Scan the lines below for the string "filterUnits" and copy every one that has it.

---------- Dataset entries ----------

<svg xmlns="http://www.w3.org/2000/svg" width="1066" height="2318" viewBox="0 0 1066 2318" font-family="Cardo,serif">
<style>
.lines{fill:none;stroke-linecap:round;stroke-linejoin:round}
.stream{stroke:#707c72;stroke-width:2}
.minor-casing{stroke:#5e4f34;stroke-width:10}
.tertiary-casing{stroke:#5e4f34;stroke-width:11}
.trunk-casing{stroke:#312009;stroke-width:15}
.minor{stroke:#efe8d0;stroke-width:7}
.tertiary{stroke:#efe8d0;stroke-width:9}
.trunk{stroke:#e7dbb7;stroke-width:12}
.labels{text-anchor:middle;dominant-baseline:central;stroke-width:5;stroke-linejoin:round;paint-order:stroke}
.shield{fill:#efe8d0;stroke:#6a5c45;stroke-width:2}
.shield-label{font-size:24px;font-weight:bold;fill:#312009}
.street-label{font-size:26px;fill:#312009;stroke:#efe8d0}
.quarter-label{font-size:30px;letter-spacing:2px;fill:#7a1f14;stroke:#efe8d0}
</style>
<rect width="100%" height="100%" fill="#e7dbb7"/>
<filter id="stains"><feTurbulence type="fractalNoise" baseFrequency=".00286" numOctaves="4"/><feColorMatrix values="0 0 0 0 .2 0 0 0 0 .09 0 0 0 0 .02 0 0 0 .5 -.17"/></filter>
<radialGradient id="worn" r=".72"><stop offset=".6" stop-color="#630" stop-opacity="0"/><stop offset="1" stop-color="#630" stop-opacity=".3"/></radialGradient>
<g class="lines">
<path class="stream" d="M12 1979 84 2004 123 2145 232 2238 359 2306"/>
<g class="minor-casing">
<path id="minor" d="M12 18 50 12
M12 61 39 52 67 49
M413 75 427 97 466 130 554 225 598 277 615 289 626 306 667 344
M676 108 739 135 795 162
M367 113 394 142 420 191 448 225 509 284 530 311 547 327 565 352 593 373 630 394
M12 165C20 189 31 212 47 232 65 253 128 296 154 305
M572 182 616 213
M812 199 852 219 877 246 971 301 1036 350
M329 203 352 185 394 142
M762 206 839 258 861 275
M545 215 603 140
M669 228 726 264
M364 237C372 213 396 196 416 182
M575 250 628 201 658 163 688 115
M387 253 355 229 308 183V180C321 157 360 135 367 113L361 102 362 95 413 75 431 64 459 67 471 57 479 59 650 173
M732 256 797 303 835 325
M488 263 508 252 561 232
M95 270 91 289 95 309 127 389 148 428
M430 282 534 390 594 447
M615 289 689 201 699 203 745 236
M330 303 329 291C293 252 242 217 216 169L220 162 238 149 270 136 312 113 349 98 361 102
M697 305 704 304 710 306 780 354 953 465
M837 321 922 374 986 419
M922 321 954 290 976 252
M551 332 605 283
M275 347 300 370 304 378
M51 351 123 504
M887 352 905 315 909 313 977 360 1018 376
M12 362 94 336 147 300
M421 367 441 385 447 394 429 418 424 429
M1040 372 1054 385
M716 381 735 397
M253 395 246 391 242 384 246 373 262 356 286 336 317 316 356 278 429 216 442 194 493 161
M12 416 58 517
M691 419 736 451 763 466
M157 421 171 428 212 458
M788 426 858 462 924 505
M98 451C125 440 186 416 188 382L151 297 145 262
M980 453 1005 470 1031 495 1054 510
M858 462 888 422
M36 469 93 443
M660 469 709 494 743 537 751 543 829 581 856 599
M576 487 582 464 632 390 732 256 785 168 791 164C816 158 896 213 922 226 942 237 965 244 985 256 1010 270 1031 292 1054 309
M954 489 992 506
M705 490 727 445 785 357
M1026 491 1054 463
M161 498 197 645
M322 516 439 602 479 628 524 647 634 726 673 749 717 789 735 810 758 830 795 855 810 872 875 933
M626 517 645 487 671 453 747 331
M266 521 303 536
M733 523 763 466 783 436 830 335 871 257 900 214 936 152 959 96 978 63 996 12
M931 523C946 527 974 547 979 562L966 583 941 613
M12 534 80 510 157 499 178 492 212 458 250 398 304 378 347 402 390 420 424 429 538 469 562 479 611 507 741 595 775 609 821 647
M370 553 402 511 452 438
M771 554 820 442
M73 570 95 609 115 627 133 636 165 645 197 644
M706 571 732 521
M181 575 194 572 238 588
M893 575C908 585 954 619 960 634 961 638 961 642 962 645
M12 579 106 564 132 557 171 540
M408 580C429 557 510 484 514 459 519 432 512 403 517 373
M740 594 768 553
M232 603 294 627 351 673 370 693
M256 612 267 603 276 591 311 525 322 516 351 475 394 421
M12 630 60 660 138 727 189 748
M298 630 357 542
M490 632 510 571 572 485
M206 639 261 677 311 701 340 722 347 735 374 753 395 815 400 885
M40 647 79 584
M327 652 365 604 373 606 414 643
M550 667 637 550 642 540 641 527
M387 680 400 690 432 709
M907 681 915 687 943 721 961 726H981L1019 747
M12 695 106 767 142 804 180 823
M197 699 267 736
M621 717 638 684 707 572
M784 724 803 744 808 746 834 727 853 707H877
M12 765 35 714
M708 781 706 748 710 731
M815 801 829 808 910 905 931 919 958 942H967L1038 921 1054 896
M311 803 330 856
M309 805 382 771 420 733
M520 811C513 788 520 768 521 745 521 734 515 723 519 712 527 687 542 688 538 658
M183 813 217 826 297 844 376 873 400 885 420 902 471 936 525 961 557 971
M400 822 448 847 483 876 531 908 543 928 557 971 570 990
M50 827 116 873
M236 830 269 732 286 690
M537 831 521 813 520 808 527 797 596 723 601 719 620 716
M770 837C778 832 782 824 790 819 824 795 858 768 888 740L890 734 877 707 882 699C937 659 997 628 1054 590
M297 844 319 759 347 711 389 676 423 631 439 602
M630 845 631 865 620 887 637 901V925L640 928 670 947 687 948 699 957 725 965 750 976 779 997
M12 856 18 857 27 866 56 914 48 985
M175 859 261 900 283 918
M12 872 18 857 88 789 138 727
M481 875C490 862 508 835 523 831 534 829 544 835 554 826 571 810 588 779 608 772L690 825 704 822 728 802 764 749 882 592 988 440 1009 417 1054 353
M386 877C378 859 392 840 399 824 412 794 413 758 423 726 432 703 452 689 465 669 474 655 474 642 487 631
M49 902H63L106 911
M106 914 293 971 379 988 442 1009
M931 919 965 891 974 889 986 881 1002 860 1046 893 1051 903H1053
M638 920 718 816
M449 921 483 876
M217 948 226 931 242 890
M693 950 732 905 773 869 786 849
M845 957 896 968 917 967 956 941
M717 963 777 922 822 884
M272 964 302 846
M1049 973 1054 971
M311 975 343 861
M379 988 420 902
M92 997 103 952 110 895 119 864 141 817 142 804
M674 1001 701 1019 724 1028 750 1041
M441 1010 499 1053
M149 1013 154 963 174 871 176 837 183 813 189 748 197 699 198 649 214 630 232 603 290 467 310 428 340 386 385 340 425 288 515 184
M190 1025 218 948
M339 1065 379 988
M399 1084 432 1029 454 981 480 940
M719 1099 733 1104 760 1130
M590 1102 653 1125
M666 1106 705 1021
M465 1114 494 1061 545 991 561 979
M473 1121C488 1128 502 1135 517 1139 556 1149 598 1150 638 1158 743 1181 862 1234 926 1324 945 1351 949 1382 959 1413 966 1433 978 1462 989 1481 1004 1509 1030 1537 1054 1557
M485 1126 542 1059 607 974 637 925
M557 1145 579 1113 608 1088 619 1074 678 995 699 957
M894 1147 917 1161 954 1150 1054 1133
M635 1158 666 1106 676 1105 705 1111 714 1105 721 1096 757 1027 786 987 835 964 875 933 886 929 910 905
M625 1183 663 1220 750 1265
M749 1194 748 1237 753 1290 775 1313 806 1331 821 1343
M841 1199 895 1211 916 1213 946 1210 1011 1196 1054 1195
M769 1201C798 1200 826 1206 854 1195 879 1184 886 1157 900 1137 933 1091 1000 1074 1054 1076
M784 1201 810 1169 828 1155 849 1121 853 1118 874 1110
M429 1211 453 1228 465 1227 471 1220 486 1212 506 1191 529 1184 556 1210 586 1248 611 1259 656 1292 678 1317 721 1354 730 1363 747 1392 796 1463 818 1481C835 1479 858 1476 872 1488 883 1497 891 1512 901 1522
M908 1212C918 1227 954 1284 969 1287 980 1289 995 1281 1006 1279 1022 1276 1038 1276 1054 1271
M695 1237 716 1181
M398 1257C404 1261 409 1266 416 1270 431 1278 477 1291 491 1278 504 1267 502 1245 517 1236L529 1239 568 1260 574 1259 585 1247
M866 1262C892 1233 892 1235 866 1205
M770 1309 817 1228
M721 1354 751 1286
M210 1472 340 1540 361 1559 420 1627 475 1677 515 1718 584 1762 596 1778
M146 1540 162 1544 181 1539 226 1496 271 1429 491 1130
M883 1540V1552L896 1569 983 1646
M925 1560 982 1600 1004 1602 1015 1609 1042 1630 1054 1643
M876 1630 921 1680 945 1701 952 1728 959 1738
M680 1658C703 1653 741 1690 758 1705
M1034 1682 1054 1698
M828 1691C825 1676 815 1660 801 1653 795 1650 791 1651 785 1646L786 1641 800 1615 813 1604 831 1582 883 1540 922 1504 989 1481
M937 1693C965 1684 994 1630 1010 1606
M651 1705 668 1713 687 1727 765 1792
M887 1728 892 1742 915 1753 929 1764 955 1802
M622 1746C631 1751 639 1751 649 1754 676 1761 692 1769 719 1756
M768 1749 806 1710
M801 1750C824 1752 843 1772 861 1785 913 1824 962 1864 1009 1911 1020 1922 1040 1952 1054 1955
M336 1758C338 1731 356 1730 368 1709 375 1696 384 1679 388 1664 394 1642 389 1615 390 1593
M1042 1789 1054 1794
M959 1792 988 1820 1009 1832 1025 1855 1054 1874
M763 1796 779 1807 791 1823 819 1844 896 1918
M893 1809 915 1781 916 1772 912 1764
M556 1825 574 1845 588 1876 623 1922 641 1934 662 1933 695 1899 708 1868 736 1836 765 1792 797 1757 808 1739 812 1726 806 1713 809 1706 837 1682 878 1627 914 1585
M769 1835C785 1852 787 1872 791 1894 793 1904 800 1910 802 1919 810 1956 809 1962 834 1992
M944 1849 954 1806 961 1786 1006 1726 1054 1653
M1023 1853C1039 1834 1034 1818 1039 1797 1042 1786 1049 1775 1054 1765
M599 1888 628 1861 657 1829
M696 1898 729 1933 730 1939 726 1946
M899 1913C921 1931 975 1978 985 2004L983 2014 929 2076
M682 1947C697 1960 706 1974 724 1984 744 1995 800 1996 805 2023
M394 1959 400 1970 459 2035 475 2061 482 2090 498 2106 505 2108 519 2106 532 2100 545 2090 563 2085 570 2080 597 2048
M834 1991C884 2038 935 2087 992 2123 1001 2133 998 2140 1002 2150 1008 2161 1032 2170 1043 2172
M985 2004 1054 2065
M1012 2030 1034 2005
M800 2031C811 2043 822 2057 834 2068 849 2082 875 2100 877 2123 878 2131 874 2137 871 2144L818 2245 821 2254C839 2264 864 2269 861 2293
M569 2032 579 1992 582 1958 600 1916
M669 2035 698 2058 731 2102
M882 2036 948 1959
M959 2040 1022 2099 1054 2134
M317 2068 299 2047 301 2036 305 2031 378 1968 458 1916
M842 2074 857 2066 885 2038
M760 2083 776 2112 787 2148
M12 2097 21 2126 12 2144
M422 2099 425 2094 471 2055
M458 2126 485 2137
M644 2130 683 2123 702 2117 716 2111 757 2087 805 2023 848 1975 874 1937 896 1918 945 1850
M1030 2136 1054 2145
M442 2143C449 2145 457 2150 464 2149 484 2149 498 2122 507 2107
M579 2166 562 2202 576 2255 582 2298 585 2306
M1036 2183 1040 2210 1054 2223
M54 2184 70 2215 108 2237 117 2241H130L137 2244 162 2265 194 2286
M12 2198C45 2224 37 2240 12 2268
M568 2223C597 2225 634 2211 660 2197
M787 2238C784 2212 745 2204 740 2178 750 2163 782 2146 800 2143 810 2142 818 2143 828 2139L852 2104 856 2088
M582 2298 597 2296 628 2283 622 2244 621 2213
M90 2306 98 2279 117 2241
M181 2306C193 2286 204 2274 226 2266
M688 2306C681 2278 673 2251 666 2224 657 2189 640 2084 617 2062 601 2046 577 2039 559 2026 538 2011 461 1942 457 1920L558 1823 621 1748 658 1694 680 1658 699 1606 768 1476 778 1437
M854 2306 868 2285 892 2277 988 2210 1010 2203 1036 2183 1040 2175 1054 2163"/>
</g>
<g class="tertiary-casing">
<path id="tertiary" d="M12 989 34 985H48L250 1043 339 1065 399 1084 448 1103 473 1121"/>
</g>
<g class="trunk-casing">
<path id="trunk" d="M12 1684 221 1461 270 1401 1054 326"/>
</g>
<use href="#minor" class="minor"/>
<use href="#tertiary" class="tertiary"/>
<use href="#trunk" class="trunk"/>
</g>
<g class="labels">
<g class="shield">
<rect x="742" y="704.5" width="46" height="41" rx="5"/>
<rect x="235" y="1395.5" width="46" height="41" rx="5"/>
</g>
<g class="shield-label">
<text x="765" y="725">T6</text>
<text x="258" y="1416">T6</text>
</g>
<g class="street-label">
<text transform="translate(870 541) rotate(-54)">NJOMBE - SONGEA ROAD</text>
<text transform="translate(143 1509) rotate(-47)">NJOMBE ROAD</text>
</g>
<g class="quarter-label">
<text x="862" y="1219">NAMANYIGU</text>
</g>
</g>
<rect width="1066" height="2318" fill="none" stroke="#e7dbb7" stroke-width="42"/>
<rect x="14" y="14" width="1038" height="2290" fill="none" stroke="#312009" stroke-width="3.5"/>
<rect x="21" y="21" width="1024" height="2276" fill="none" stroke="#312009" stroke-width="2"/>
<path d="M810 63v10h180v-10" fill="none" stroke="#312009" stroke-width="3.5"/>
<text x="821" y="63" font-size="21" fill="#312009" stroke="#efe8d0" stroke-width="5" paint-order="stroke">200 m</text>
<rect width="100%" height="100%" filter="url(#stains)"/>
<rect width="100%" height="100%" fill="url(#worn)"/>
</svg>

----------
---------- Dataset entries ----------

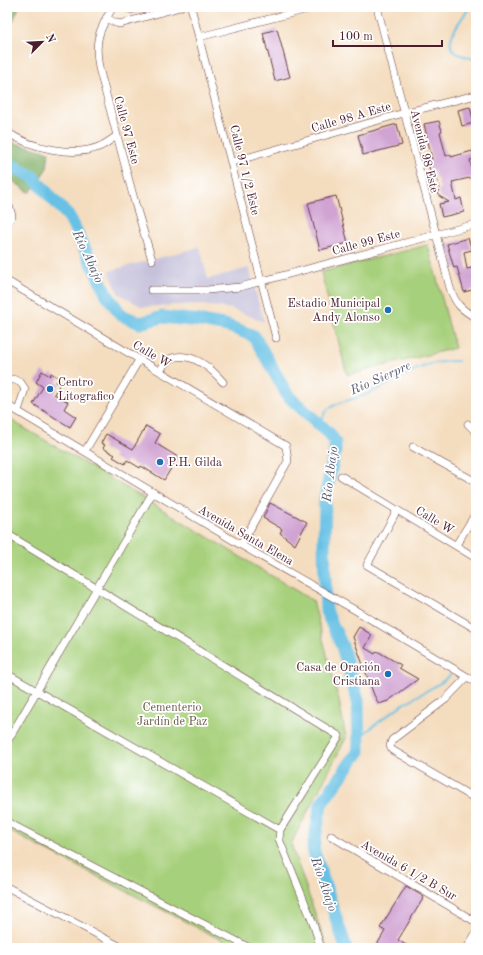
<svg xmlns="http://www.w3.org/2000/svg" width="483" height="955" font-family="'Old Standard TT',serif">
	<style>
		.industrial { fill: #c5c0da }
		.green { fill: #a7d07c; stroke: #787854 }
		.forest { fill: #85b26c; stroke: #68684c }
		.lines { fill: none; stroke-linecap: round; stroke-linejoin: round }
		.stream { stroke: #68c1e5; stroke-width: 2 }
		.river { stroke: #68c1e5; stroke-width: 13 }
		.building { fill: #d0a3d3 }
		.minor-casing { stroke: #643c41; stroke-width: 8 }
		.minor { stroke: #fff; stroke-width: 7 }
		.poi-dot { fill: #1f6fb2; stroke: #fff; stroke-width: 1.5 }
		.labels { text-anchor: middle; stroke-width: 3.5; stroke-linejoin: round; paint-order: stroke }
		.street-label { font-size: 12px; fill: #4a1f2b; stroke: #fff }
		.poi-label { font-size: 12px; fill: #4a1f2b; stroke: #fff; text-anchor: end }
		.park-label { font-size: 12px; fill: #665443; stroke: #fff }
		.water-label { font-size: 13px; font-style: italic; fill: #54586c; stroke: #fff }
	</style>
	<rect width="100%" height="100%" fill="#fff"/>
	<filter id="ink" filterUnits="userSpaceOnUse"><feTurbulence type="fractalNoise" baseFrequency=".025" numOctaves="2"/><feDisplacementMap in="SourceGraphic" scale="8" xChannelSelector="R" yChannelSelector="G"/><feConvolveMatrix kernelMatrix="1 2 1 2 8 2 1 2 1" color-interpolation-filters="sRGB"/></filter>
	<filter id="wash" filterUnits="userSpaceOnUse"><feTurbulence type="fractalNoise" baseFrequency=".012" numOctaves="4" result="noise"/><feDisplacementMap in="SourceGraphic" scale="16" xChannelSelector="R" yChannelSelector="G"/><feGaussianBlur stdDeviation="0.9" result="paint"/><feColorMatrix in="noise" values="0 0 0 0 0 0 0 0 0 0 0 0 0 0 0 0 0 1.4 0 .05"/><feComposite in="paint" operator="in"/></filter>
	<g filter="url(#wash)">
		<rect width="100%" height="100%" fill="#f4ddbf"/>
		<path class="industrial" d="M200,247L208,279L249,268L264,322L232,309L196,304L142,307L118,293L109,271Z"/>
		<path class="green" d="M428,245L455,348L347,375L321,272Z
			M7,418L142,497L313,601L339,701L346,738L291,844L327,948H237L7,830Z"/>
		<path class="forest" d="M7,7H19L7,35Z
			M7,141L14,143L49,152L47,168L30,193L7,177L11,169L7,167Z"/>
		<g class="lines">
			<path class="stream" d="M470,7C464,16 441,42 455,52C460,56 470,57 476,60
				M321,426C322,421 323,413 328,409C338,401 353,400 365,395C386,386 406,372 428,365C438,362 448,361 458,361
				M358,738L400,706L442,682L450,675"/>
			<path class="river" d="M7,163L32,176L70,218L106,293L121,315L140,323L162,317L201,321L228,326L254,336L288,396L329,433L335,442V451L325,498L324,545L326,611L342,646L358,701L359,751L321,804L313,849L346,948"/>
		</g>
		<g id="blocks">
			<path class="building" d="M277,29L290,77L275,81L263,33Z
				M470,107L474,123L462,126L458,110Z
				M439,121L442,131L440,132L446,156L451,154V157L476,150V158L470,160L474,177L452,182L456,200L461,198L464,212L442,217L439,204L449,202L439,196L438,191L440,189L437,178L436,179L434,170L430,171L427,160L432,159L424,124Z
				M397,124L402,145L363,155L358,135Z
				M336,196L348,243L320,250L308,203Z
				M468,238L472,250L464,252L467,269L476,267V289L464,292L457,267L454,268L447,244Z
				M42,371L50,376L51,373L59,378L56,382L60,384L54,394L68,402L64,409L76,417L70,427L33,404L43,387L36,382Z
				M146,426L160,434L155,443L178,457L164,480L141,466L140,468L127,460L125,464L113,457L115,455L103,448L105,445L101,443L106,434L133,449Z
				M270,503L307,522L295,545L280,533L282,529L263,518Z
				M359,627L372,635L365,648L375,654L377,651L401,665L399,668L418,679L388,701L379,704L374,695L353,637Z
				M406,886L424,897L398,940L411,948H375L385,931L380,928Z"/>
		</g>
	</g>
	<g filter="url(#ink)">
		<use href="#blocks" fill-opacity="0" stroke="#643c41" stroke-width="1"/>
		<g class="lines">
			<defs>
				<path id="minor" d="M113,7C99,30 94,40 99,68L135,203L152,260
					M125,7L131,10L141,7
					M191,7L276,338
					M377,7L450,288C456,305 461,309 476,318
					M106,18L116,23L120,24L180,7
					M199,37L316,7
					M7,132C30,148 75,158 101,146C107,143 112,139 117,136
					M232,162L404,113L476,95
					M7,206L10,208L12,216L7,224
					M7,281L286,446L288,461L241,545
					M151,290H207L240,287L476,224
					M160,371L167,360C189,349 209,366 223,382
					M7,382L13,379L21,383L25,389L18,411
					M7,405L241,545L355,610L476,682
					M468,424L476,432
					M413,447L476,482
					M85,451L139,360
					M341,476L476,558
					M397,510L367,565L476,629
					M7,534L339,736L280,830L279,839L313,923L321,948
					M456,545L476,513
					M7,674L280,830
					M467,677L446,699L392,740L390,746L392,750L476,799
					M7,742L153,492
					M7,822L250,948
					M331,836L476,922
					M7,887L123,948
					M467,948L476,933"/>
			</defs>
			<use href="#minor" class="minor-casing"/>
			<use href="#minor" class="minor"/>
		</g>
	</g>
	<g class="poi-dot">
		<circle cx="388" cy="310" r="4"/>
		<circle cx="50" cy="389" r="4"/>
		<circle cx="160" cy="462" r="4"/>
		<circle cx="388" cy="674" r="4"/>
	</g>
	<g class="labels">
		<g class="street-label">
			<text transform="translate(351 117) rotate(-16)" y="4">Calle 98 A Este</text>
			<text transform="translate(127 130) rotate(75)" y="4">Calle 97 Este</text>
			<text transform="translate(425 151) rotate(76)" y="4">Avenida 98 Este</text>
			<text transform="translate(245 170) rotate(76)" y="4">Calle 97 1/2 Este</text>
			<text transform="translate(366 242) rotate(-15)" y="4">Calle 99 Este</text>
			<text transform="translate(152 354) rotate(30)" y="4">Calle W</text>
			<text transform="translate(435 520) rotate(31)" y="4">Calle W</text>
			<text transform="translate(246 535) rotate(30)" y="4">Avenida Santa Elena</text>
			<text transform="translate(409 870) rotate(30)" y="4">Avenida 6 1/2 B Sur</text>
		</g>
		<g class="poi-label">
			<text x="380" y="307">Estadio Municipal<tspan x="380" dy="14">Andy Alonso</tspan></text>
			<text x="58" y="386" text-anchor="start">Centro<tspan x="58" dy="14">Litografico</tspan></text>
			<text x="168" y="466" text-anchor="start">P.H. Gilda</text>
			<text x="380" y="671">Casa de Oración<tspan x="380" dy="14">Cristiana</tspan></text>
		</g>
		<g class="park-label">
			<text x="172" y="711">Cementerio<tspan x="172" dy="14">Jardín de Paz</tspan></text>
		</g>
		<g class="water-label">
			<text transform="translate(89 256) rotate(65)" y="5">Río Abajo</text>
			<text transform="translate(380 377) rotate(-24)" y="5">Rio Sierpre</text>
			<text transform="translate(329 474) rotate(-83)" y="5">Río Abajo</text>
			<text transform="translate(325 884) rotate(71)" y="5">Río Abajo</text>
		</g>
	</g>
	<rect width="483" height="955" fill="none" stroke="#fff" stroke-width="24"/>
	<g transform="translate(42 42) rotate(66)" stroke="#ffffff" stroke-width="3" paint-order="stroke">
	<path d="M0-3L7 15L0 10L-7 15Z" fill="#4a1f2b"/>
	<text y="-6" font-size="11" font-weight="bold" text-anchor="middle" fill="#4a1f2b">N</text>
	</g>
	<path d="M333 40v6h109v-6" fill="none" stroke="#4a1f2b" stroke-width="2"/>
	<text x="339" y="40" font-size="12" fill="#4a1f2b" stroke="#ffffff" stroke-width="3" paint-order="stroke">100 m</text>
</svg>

----------

▶ **Exercise response**
	<filter id="ink" filterUnits="userSpaceOnUse"><feTurbulence type="fractalNoise" baseFrequency=".025" numOctaves="2"/><feDisplacementMap in="SourceGraphic" scale="8" xChannelSelector="R" yChannelSelector="G"/><feConvolveMatrix kernelMatrix="1 2 1 2 8 2 1 2 1" color-interpolation-filters="sRGB"/></filter>
	<filter id="wash" filterUnits="userSpaceOnUse"><feTurbulence type="fractalNoise" baseFrequency=".012" numOctaves="4" result="noise"/><feDisplacementMap in="SourceGraphic" scale="16" xChannelSelector="R" yChannelSelector="G"/><feGaussianBlur stdDeviation="0.9" result="paint"/><feColorMatrix in="noise" values="0 0 0 0 0 0 0 0 0 0 0 0 0 0 0 0 0 1.4 0 .05"/><feComposite in="paint" operator="in"/></filter>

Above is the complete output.